Collected data entries:
___
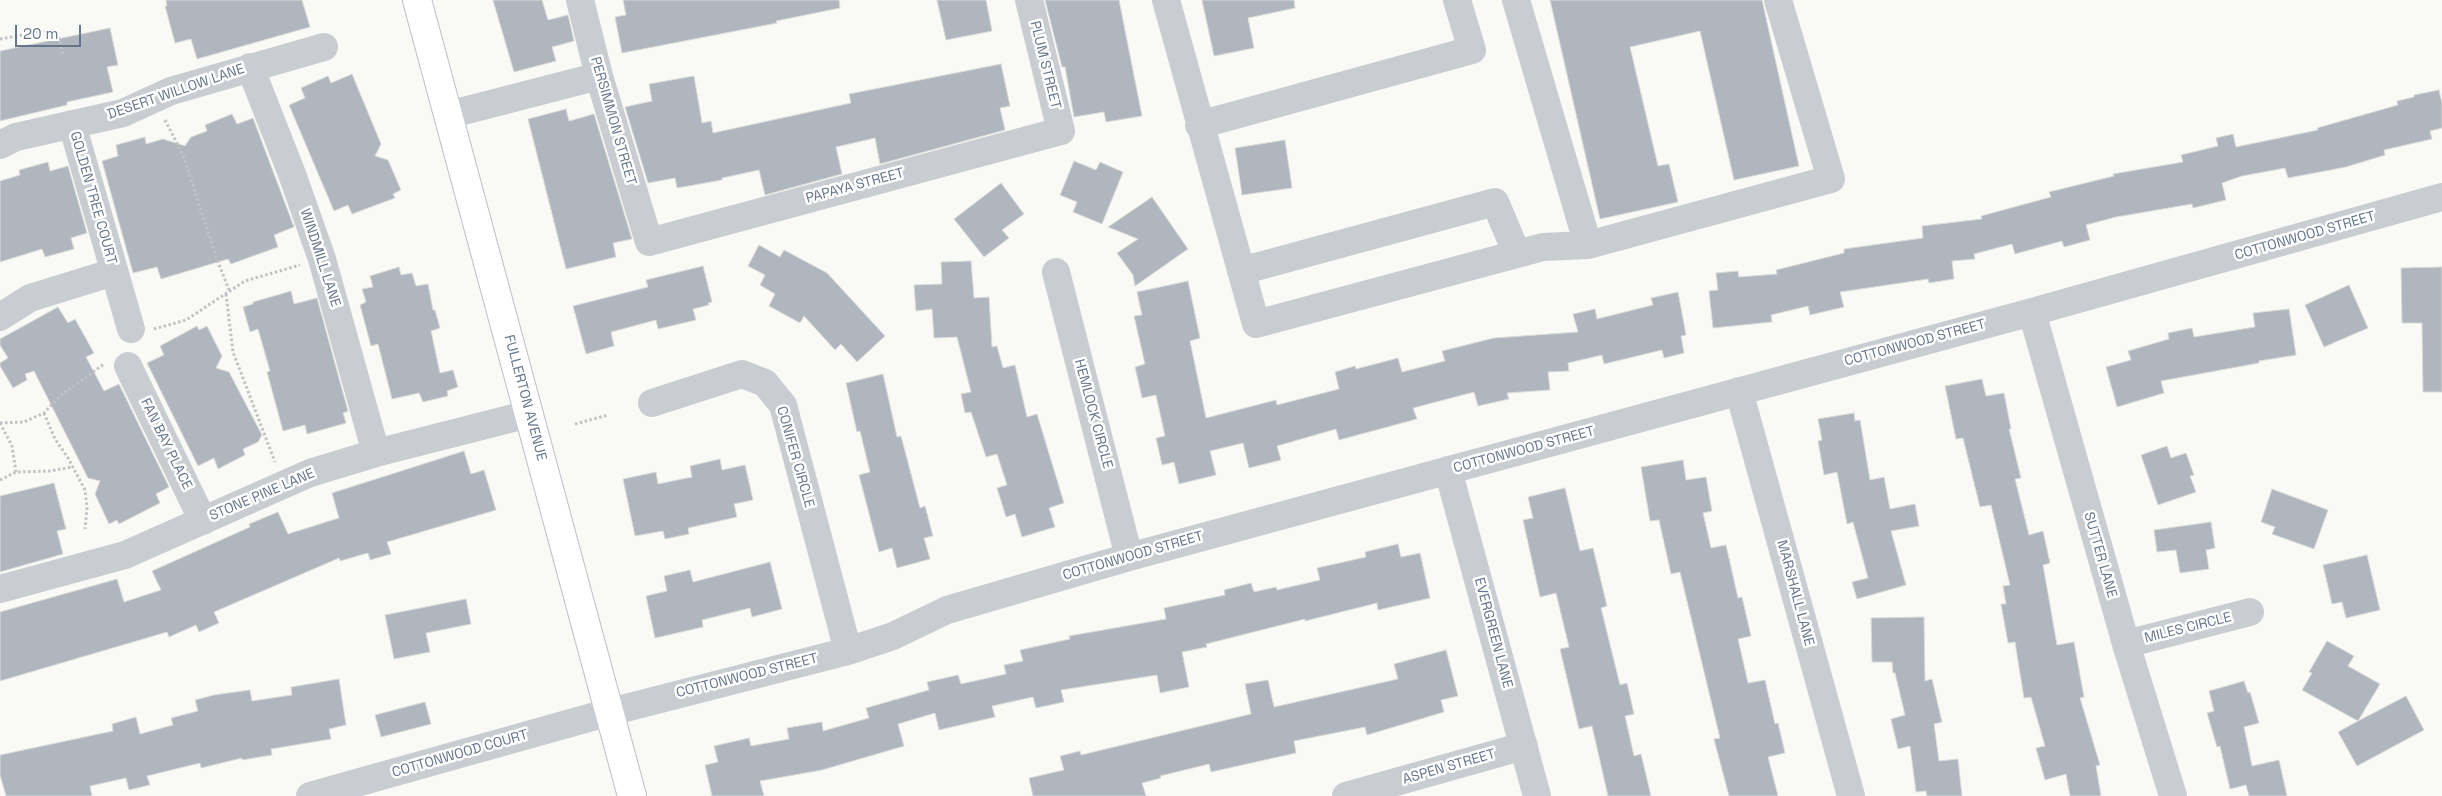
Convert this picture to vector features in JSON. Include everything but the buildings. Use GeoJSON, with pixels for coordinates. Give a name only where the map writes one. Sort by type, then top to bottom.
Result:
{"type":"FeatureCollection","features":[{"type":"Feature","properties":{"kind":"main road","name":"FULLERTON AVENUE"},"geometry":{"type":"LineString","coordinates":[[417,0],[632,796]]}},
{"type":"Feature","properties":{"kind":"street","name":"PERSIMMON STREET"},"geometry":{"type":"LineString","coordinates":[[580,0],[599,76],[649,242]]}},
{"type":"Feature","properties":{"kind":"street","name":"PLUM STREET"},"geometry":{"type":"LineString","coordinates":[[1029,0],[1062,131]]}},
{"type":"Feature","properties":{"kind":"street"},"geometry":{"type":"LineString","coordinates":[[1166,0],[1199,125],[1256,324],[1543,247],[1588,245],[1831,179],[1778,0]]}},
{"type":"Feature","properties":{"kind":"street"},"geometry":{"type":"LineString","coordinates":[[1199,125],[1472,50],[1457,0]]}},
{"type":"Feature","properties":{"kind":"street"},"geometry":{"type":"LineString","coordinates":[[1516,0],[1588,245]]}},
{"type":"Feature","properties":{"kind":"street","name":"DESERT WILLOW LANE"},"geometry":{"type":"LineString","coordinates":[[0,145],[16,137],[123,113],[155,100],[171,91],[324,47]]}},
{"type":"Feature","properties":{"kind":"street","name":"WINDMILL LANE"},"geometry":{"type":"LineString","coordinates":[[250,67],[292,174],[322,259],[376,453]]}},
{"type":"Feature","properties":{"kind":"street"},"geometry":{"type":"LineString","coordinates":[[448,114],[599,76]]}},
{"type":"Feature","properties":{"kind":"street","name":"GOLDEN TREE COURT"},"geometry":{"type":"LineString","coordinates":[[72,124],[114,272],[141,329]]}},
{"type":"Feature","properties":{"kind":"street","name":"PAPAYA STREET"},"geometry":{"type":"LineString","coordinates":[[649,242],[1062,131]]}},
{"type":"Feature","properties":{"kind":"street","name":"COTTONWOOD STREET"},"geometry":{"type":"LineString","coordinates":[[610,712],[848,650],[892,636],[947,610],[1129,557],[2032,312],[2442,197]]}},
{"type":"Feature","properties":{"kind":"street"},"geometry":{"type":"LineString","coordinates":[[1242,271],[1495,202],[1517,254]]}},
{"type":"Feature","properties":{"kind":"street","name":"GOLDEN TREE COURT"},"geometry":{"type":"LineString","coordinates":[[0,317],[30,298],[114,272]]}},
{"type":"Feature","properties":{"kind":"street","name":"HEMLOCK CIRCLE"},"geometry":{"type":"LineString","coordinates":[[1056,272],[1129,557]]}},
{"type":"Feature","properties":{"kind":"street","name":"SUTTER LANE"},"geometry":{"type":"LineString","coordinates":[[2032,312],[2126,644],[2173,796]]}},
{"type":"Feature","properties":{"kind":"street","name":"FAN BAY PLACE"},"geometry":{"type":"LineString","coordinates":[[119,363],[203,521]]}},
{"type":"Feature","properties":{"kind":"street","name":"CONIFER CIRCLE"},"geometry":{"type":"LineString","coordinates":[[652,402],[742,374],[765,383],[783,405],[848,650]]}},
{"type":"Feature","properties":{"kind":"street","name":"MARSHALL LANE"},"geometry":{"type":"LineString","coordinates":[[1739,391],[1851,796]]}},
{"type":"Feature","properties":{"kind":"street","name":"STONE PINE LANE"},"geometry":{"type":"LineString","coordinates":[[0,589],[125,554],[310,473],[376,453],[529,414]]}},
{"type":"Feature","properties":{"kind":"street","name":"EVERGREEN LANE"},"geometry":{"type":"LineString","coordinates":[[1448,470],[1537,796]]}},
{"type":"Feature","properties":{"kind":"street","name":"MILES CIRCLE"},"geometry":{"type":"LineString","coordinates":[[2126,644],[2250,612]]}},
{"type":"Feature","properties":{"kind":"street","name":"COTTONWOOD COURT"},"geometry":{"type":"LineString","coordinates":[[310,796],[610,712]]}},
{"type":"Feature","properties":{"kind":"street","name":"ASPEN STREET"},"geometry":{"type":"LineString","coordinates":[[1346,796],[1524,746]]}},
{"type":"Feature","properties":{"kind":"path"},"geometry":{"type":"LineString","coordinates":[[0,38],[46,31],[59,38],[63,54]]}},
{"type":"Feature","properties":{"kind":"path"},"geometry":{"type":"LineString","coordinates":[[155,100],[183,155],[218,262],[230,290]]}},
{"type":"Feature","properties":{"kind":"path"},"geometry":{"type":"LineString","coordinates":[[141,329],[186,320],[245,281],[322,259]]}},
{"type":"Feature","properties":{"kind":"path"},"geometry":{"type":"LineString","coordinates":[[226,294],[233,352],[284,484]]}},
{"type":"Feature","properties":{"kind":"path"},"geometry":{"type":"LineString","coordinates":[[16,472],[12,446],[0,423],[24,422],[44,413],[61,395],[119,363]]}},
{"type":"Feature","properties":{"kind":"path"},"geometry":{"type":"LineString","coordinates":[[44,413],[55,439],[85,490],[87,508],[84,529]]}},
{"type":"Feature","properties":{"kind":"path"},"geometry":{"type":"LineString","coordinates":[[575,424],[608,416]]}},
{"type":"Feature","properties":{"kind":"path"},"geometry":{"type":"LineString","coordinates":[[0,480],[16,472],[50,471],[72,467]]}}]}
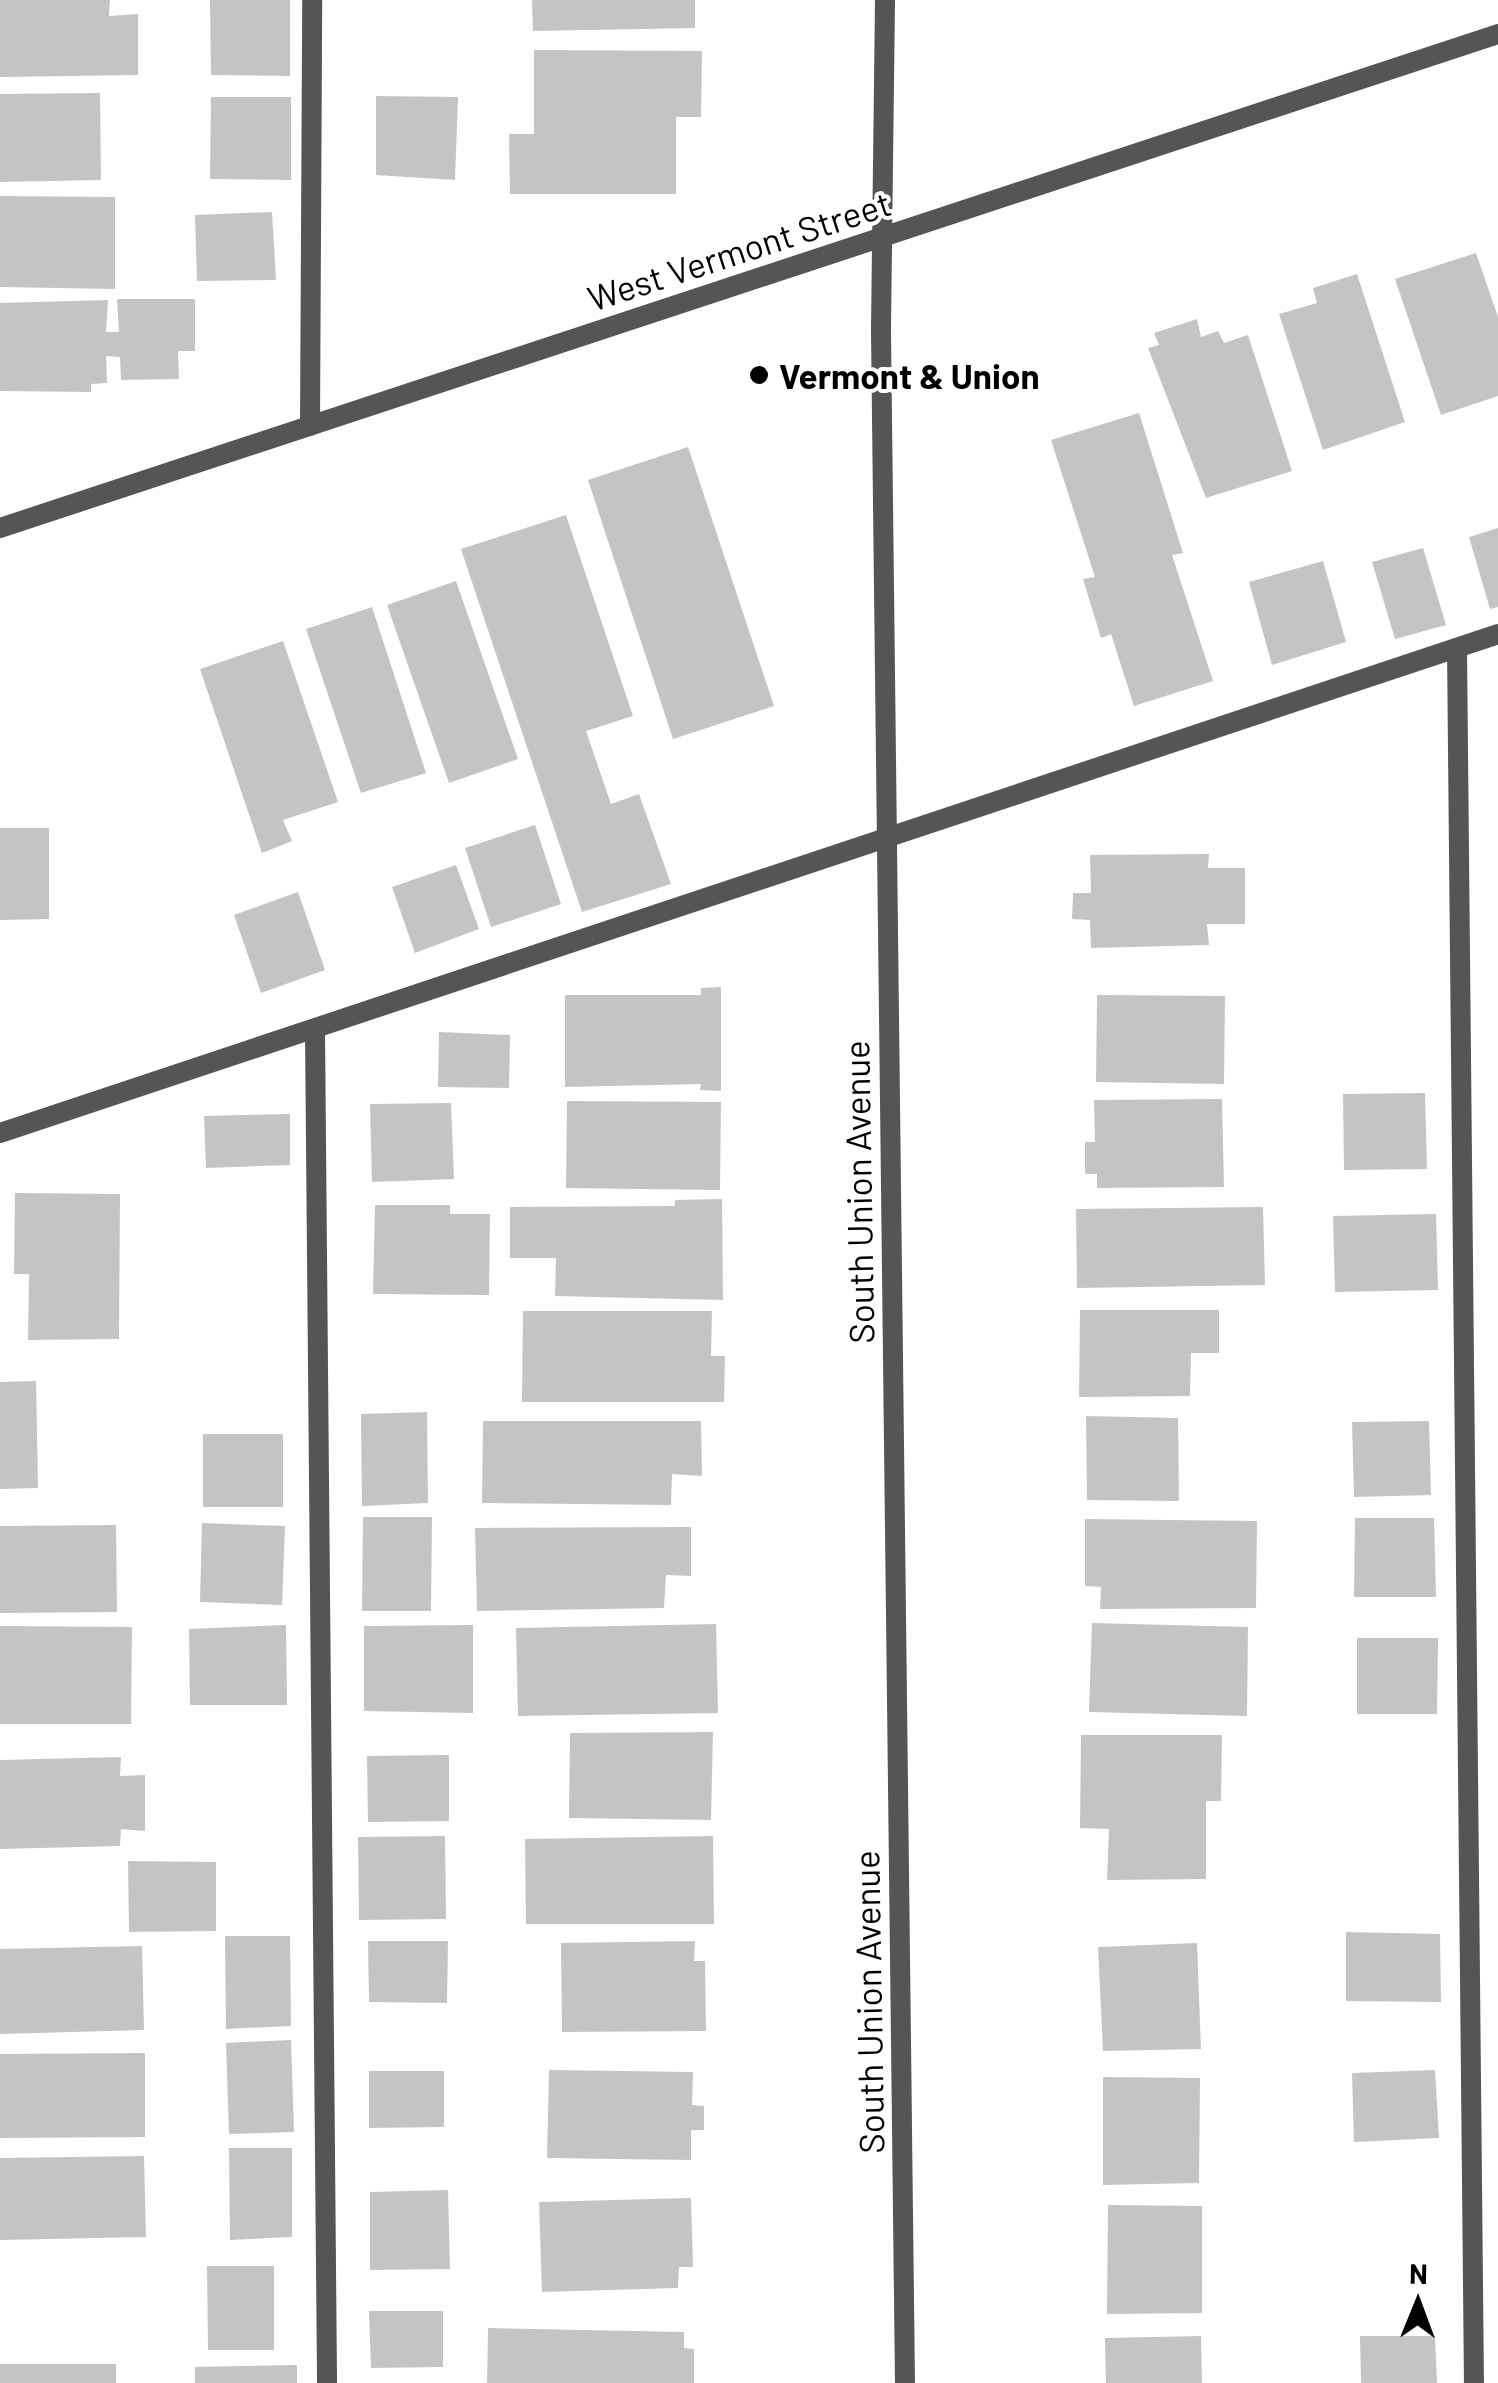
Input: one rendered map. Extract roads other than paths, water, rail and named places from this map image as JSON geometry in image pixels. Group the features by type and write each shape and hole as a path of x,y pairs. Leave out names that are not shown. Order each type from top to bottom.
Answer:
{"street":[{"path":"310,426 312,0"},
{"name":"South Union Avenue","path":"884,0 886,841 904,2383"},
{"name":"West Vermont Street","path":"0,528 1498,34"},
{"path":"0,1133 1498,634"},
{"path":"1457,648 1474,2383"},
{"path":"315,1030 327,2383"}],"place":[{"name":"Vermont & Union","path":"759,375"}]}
___
Scan the data above for the word "this", then copy every line that holds it.

Convert this picture to vector features in JSON. Include everything but the buildings. Use GeoJSON, with pixels for coordinates. Give a name only where the map writes one. Sort by type, then top to bottom.
Input: one rendered map. Extract roads other than paths, water, rail and named places from this map image as JSON geometry in image pixels. Group the features by type and write each shape and hole as a path of x,y pairs. Leave out names that are not shown. Order each type from top to bottom.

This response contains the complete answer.